The film's failure had implications for black film production in general. "If 'Get on the Bus' had been more successful, more people would try to duplicate what we did on that film," Lee said, referring to the 15 black men - including attorney Johnnie Cochran and actors Will Smith, Danny Glover and Wesley Snipes - who ponied up the film's $2 million budget.

Such new financing strategies are crucial for black filmmakers, who face enormous odds in Hollywood. There is still no African-American executive at a major studio with the power to "green light" a film. And for all the success of films like "Waiting to Exhale," studios insist that black-themed movies don't

perform overseas. For that reason, they are rarely budgeted over the mid-range of $25 million.

In a post-"Titanic" era in which blockbusters and franchises reign supreme, "medium-sized films slip through the cracks," says Lee. His own $35 million-budgeted movie about Jackie Robinson has been in limbo for years, the victim of the black budget gap.

Two successful 1997 films, "Eve's Bayou" and "Soul Food," were the products of either their stars (Samuel L. Jackson in the case of "Eve's Bayou") or soundtrack composers (Babyface Edmonds the case of "Soul Food") becoming producers. Should black artists take it upon themselves to fund their own projects?

"It's going to take us, African-Americans who have money," says Lee. "I'm not really talking about artists, just people who have money and financially get together and do what has to be done."

Ambition and intensity

Lee is a famous workaholic.
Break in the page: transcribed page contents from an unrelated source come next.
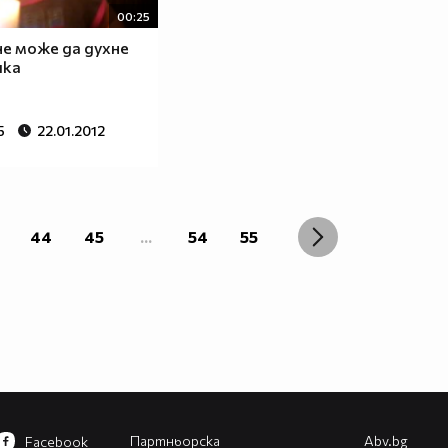
00:25
е може да духне
чка
5
22.01.2012
44
45
...
54
55
Партньорска
Abv.bg
Facebook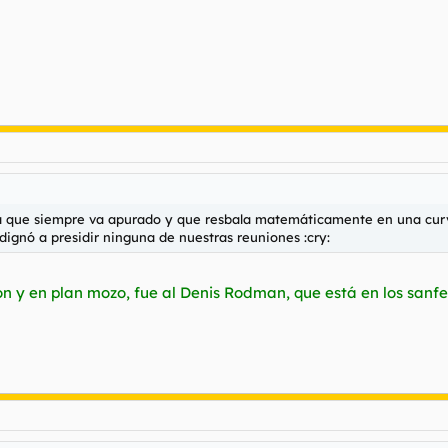
oja que siempre va apurado y que resbala matemáticamente en una curv
ignó a presidir ninguna de nuestras reuniones :cry:
aron y en plan mozo, fue al Denis Rodman, que está en los san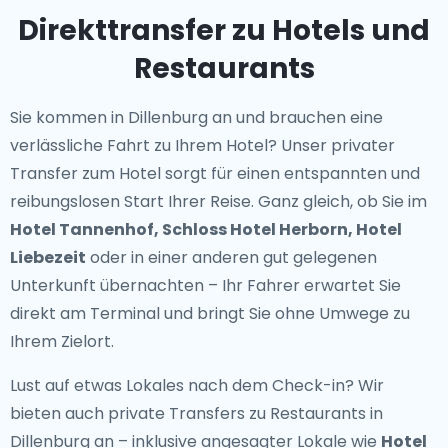
Direkttransfer zu Hotels und
Restaurants
Sie kommen in Dillenburg an und brauchen eine
verlässliche Fahrt zu Ihrem Hotel? Unser
privater
Transfer zum Hotel
sorgt für einen entspannten und
reibungslosen Start Ihrer Reise. Ganz gleich, ob Sie im
Hotel Tannenhof, Schloss Hotel Herborn, Hotel
Liebezeit
oder in einer anderen gut gelegenen
Unterkunft übernachten – Ihr Fahrer erwartet Sie
direkt am Terminal und bringt Sie ohne Umwege zu
Ihrem Zielort.
Lust auf etwas Lokales nach dem Check-in? Wir
bieten auch
private Transfers zu Restaurants in
Dillenburg
an – inklusive angesagter Lokale wie
Hotel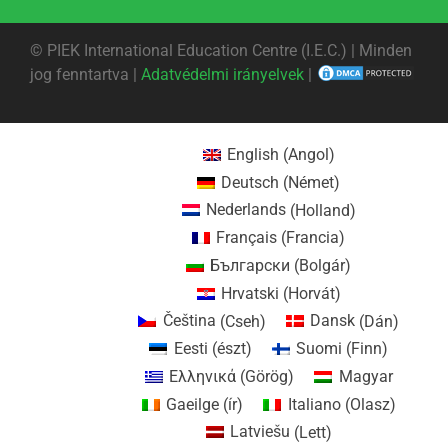
©
PIEK International Education Centre (I.E.C.) | Minden
jog fenntartva |
Adatvédelmi irányelvek
|
English
(
Angol
)
Deutsch
(
Német
)
Nederlands
(
Holland
)
Français
(
Francia
)
Български
(
Bolgár
)
Hrvatski
(
Horvát
)
Čeština
(
Cseh
)
Dansk
(
Dán
)
Eesti
(
észt
)
Suomi
(
Finn
)
Ελληνικά
(
Görög
)
Magyar
Gaeilge
(
ír
)
Italiano
(
Olasz
)
Latviešu
(
Lett
)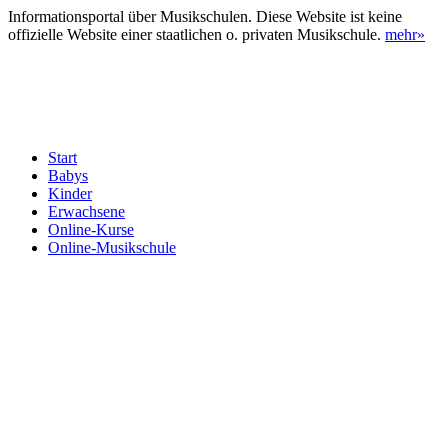
Informationsportal über Musikschulen. Diese Website ist keine
offizielle Website einer staatlichen o. privaten Musikschule.
mehr»
Start
Babys
Kinder
Erwachsene
Online-Kurse
Online-Musikschule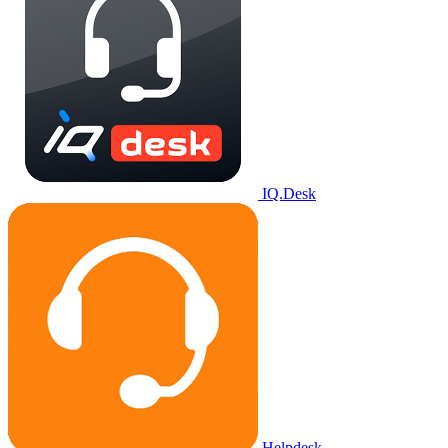
IQ.Desk
Helpdesk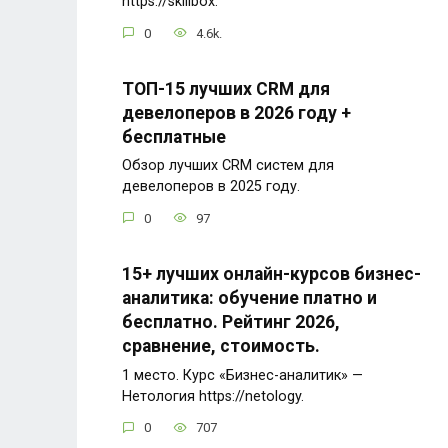
https://skillbox.
0
4.6k.
ТОП-15 лучших CRM для
девелоперов в 2026 году +
бесплатные
Обзор лучших CRM систем для
девелоперов в 2025 году.
0
97
15+ лучших онлайн-курсов бизнес-
аналитика: обучение платно и
бесплатно. Рейтинг 2026,
сравнение, стоимость.
1 место. Курс «Бизнес-аналитик» —
Нетология https://netology.
0
707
In addition to making a film a year, he manages to direct television commercials and music videos, runs his own ad agency (Spike DDB) and speaks often on college campuses. He also teaches film at New York University, his alma mater. Last year, Lee made his first feature-length documentary, "4 Little Girls," about the 1963 church bombing in Birmingham, Ala., that killed four Sunday school students.
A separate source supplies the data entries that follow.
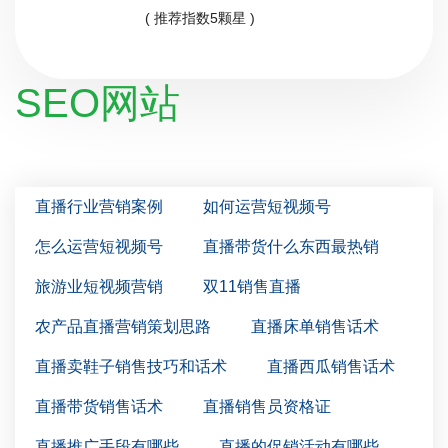
( 推荐指数5颗星 )
SEO网站
直播行业营销案例
如何运营短视频号
怎么运营短视频号
直播带货什么东西最热销
旅游业短视频营销
双11销售直播
农产品直播营销策划思路
直播床单销售话术
直播卖鞋子销售技巧和话术
直播西瓜销售话术
直播带货销售话术
直播销售员资格证
直播推广手段有哪些
直播的促销活动有哪些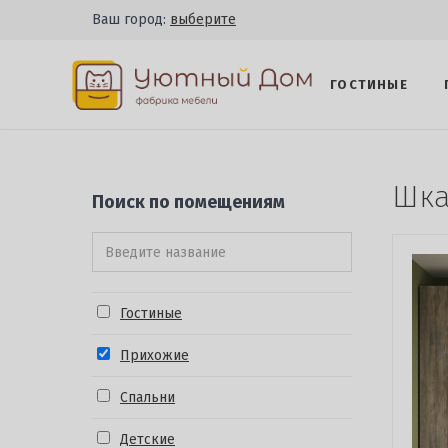
Ваш город:
выберите
ГОСТИНЫЕ
Шк
Поиск по помещениям
Гостиные
Прихожие
Спальни
Детские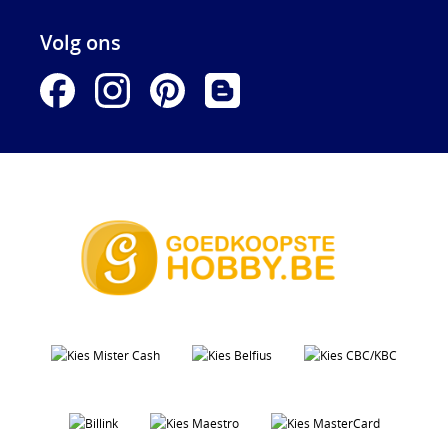
Volg ons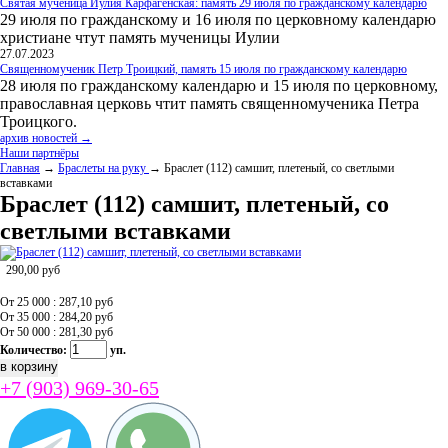
Святая мученица Иулия Карфагенская: память 29 июля по гражданскому календарю
29 июля по гражданскому и 16 июля по церковному календарю
христиане чтут память мученицы Иулии
27.07.2023
Священномученик Петр Троицкий, память 15 июля по гражданскому календарю
28 июля по гражданскому календарю и 15 июля по церковному,
православная церковь чтит память священномученика Петра
Троицкого.
архив новостей →
Наши партнёры
Главная
→
Браслеты на руку
→ Браслет (112) самшит, плетеный, со светлыми
вставками
Браслет (112) самшит, плетеный, со
светлыми вставками
290,00
руб
От 25 000 : 287,10
руб
От 35 000 : 284,20
руб
От 50 000 : 281,30
руб
Количество:
уп.
+7 (903) 969-30-65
The film, which many critics consider Lee's best, was nominated for an Academy Award. Lee has been known to complain loudly when he's been shut out of the Oscars, but on this day he shows no trace of bitterness.

"We've gotten recognition. Sometimes we get overlooked," he says philosophically. "But that's not the reason why I'm a filmmaker. I think you get into dangerous territory if the reason why you make art is solely to get recognized."

Lee, who lives in Brooklyn with his wife, Tonya, 3-year-old daughter, Satchel, and nearly 3-year-old son, Jackson, imagines that as the kids get older he'll be working less frenetically. Still, he looks forward to starting his next film - even if he doesn't know what it will be.

"I'd hopefully like to shoot a film this summer. Then after we do that, in the fall, start shooting a documentary," he says. "We don't know what the film's going to be, but we know that on this day, we're starting."